Linux. It’s not just for nerds anymore…but it helps to be a nerd.
While I stated in my last post that I was trying out Arch Linux, I’m about to pull the trigger on a new Dell XPS 13 Developer Edition that comes with Ubuntu 16.04 LTS, and I think I'l that. I may wipe the drive and install Gnome Ubuntu so all the Unity cruft isn’t on the system, but that’s it. The great thing about using the Developer Edition on the XPS is that you can install any flavor of Linux you want and it won’t void the warranty from Dell.

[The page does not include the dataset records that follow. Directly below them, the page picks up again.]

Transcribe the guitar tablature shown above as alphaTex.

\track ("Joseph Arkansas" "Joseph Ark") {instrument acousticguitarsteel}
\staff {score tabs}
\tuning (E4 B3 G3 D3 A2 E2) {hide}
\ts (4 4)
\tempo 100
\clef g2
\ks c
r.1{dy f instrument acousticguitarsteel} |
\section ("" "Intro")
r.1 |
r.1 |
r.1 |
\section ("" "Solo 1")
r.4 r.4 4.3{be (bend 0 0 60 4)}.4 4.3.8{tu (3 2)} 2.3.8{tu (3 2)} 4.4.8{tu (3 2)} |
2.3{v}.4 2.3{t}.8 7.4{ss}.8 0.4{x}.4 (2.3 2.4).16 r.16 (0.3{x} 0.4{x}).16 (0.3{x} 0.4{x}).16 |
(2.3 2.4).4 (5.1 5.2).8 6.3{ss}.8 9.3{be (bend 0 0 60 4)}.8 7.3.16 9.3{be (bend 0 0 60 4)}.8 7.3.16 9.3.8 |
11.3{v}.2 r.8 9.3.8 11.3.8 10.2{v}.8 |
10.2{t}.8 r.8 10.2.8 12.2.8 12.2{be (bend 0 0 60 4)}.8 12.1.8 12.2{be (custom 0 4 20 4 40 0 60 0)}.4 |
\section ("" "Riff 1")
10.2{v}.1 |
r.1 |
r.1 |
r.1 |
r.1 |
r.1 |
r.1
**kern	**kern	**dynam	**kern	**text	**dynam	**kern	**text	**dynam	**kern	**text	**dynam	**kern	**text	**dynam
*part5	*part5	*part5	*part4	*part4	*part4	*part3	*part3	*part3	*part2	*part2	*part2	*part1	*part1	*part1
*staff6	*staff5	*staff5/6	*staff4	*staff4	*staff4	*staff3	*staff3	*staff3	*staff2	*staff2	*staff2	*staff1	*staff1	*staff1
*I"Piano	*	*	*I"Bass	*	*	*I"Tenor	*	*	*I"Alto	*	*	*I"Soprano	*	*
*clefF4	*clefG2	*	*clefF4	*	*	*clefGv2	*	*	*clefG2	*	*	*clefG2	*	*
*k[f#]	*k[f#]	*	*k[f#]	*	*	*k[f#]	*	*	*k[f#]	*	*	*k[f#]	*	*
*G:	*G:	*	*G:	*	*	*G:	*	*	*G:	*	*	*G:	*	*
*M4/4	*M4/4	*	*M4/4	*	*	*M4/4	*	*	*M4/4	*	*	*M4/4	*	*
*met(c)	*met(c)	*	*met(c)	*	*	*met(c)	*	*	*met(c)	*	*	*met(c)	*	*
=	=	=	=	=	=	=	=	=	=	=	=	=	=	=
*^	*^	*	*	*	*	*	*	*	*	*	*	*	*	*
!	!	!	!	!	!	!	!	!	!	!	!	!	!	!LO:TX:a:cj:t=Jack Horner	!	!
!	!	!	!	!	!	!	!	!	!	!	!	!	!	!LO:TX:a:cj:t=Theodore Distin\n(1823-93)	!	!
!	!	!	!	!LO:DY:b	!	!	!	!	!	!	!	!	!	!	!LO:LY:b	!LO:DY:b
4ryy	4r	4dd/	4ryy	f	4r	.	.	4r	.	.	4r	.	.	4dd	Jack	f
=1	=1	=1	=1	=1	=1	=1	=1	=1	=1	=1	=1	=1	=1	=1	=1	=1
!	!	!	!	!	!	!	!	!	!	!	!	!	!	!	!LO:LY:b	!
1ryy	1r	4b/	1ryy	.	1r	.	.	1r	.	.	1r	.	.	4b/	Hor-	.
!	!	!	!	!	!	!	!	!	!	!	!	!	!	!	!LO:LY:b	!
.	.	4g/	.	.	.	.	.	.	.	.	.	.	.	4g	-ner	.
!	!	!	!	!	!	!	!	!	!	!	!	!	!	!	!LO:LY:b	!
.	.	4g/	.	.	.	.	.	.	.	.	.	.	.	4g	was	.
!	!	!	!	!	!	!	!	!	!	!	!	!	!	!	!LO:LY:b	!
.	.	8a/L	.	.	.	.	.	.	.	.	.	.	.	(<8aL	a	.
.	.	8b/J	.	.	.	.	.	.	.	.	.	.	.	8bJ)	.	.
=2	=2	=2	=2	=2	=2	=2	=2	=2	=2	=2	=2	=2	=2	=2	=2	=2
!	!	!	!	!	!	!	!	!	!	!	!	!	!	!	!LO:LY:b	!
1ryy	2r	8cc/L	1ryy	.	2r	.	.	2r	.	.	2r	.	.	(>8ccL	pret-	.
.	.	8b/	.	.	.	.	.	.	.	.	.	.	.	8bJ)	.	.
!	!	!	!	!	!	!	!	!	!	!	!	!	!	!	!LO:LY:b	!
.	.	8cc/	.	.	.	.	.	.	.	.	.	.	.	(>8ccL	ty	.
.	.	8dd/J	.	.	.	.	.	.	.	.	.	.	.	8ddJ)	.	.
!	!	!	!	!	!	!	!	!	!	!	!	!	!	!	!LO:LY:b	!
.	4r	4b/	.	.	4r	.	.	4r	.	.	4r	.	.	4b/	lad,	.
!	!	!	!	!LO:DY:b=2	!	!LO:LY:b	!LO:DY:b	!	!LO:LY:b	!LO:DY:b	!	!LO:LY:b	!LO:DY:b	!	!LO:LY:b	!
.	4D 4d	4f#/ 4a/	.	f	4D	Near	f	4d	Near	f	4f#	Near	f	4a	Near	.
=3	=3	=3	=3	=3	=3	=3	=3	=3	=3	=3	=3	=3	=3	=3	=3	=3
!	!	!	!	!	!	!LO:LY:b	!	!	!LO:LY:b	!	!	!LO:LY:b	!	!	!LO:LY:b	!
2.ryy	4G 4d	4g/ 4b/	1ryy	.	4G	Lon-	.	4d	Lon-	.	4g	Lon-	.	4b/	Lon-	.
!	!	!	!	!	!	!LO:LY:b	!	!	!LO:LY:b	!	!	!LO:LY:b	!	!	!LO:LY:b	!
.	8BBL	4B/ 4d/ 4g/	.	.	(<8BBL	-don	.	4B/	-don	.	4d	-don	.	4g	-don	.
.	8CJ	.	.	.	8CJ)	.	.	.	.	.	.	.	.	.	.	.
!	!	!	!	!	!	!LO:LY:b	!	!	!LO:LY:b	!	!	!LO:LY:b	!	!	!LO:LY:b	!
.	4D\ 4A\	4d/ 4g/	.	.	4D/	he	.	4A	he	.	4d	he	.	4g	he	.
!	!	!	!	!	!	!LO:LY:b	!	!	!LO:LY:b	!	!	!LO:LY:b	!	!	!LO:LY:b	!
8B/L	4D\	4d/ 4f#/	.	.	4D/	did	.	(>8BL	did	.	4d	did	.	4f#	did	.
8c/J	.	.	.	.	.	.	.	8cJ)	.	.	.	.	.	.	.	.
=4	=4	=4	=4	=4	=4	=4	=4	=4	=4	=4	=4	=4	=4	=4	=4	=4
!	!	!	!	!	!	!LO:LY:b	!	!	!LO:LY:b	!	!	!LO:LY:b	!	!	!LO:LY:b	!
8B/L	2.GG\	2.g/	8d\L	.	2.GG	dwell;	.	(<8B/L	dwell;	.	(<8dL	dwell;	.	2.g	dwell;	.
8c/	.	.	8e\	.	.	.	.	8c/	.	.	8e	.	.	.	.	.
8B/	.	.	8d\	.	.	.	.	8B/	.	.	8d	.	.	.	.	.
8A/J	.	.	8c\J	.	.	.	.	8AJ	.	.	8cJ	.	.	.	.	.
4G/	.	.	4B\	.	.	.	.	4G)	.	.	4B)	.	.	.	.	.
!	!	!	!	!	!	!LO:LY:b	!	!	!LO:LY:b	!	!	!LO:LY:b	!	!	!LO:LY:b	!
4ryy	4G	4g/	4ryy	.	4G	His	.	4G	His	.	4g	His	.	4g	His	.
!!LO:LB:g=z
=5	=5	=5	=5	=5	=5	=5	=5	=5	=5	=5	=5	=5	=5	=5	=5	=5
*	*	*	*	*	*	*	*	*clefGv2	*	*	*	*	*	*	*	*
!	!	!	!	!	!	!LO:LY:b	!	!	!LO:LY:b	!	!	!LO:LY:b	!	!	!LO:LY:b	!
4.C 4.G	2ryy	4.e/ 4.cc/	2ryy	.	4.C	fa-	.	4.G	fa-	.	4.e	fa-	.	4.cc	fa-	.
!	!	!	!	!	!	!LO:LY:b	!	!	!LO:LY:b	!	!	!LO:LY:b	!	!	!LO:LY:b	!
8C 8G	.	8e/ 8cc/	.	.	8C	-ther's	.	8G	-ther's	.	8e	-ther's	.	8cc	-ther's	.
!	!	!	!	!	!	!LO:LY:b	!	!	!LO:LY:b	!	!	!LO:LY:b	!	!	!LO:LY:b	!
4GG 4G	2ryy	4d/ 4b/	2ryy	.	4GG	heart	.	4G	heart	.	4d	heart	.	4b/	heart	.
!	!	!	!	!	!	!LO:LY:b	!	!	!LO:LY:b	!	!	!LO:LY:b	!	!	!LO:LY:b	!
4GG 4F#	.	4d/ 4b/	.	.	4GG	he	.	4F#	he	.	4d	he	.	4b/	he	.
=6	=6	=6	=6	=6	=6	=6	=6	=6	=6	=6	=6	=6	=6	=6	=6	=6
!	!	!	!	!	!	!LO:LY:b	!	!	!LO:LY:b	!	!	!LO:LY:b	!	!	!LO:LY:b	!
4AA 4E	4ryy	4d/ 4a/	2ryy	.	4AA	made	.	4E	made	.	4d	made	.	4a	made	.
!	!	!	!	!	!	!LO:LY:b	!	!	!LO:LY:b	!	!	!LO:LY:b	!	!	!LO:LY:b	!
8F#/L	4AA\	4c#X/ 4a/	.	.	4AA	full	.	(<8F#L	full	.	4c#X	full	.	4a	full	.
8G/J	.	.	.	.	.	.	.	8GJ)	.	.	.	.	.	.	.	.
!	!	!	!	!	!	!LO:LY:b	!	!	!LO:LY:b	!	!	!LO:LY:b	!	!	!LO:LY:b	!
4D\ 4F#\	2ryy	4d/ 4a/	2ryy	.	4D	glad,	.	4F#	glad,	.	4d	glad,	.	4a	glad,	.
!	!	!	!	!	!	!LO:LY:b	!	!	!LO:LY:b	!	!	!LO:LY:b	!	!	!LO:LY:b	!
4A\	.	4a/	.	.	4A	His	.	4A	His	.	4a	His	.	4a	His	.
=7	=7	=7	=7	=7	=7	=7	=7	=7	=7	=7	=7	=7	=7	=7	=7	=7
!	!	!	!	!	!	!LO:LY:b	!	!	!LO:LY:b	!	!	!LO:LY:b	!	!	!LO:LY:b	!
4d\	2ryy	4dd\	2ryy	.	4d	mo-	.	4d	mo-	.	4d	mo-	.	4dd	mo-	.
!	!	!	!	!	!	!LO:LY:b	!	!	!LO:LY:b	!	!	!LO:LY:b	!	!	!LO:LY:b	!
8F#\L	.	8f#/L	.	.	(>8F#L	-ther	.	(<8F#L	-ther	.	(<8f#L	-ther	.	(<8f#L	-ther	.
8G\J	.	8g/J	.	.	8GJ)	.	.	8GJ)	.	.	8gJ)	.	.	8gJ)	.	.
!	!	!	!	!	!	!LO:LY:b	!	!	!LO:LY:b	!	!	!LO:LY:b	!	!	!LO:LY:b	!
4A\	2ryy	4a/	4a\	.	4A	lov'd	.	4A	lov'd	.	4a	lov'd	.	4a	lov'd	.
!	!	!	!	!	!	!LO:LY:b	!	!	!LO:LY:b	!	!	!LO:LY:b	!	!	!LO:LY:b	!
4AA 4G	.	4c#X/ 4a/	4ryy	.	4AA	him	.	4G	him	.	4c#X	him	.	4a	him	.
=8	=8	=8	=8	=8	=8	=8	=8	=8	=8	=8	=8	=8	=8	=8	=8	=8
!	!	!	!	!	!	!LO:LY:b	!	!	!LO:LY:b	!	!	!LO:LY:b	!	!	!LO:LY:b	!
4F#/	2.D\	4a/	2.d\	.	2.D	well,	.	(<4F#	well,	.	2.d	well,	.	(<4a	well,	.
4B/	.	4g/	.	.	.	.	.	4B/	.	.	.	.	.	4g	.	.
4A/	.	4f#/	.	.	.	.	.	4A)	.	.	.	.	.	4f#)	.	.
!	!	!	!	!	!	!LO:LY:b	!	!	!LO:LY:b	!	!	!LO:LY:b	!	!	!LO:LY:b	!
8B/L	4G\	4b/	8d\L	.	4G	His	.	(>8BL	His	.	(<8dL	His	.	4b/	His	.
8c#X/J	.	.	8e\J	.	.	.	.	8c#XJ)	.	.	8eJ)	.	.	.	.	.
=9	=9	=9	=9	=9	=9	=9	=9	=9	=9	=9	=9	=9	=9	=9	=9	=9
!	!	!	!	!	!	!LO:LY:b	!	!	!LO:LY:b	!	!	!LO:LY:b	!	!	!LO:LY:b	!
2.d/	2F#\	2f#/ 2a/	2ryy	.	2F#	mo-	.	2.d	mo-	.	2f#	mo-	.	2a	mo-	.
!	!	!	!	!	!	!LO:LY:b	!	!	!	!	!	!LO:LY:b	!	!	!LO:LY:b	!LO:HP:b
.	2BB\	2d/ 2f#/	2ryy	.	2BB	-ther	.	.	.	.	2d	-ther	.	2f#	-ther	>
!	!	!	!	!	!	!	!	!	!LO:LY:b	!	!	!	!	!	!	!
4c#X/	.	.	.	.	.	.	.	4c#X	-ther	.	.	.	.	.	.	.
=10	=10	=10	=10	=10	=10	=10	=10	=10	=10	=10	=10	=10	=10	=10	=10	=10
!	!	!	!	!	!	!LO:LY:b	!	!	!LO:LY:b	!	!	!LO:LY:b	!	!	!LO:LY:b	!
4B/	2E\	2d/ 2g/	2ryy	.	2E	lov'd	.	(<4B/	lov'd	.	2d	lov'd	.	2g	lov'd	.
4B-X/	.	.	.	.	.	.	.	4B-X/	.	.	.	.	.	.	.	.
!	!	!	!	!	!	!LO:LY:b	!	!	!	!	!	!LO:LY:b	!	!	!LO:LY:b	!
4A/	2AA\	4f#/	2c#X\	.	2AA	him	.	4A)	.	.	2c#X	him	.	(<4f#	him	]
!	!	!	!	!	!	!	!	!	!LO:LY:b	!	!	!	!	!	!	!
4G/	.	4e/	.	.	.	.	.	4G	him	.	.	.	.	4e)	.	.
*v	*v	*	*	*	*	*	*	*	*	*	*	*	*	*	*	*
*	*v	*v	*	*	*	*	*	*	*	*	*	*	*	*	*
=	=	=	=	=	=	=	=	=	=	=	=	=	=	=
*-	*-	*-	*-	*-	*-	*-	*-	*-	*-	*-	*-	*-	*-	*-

But beyond that, I have an old 2010 Mac Mini here. It only came with 4gigs of RAM, and when it was finally updated to Sierra, there was VERY little RAM left to do anything, with the system taking up so much. To run a Plex server was painful because it would run out of memory and start hitting the swap pretty hard. So I said, screw it and wiped everything and installed Ubuntu Server 16.04 LTS (Long Term Support). It now sits with all the services running (Plex, Transmission, SMB server, SSH, VPN) at 450MBs
As you can see, there is plenty of RAM left without all the UI stuff that isn’t needed for a server. Plus, it was relatively easy to set up…and kinda fun (well, for me at least). It certainly gave this seven-year-old piece of hardware a new lease on life.
Again, I’m still moving toward a more diverse digital life instead of putting all my eggs in one basket. Only a few years ago we were a TOTAL Apple household. Macs, iPhones, iPads, Apple TV, Airport Extreme. Now, the only Apple thing I have is the Mac Mini, but it’s running Linux. I’m replacing the Apple TV with an Nvidia Shield. Replacing the Airport Extreme with a different router (don’t get me started on how hard it was to find a router that fits my needs…and I’m still not totally sure which one to get, but it’s getting narrowed down). I just don’t want EVERYTHING to be dependent on one company or service….be it Apple or Microsoft or Google. Diversity is the key.